Answer these questions from the text on Cardiff and World War One below:
(a) Which Cardiff workers were excused from the front line because of reserved occupations?
(b) From when did Belgian refugees arrive in Cardiff?
(c) Apart from working as nurses and doctors, in what work did women replace the men who were fighting?

Text for analysis>
**********

Cardiff and World War One
The First World War (otherwise known as World War One, WWI or the Great War) affected all members and aspects of society, not just those who went to fight. The war transformed the lives of all of Cardiff’s inhabitants: women, men, refugees, elderly people and children.
Many women took paid jobs outside the home for the first time to replace the men who were fighting. They worked as nurses, doctors, on buses and trams, and farmed the land. Some women also went abroad to help in the hospitals for wounded soldiers, or act as spies.
Not every man was sent to the front line. Men who were employed in reserved occupations – that is jobs that were vital to the war effort on the home front – were excused. In Cardiff this included men working in the shipyards in the docks (now Cardiff Bay), doctors, clergymen, and miners.
Large numbers of Belgian refugees also arrived in Cardiff from September 1914. They were welcomed at the railway station by huge crowds of cheering people offering accommodation, money and food. Many of these refugees were orphaned children and were taken in by families and sent to Cardiff schools. Not everyone was welcomed though. Those who were suspected of having enemy sympathies or had foreign-sounding names had a very different experience to the Belgian refugees. Some foreign-born people who had lived in Cardiff for over 30 years found themselves imprisoned or ostracised (shunned) from the local community.

**********

Source information>
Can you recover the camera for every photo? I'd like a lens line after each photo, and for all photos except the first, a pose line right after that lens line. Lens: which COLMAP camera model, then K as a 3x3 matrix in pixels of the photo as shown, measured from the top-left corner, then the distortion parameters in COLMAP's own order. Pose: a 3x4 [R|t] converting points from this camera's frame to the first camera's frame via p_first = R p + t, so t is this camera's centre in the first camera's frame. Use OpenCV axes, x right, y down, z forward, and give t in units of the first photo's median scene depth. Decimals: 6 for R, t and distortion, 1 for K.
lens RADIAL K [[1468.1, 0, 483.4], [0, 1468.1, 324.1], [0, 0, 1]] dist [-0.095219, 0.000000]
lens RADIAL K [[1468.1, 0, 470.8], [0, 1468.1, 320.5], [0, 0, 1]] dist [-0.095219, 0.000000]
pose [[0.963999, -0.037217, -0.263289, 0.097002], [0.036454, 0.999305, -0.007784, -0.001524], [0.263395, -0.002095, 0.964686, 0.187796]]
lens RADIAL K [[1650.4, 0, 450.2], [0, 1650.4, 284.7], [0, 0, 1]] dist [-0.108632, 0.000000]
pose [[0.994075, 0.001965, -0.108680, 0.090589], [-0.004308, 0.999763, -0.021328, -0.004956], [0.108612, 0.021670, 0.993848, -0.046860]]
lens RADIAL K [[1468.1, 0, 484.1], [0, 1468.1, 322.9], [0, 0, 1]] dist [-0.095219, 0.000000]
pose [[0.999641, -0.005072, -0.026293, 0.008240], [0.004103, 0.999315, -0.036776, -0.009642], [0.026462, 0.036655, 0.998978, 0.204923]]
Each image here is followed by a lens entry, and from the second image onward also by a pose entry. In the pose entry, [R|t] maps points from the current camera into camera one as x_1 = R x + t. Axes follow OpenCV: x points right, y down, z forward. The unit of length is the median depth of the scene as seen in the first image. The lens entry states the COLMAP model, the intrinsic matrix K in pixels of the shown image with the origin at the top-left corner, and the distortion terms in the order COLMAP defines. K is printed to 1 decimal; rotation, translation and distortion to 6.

**********

Exercise answer>
(a) Men working in the shipyards in the docks, doctors, clergymen and miners.
(b) From September 1914.
(c) They worked on buses and trams and farmed the land.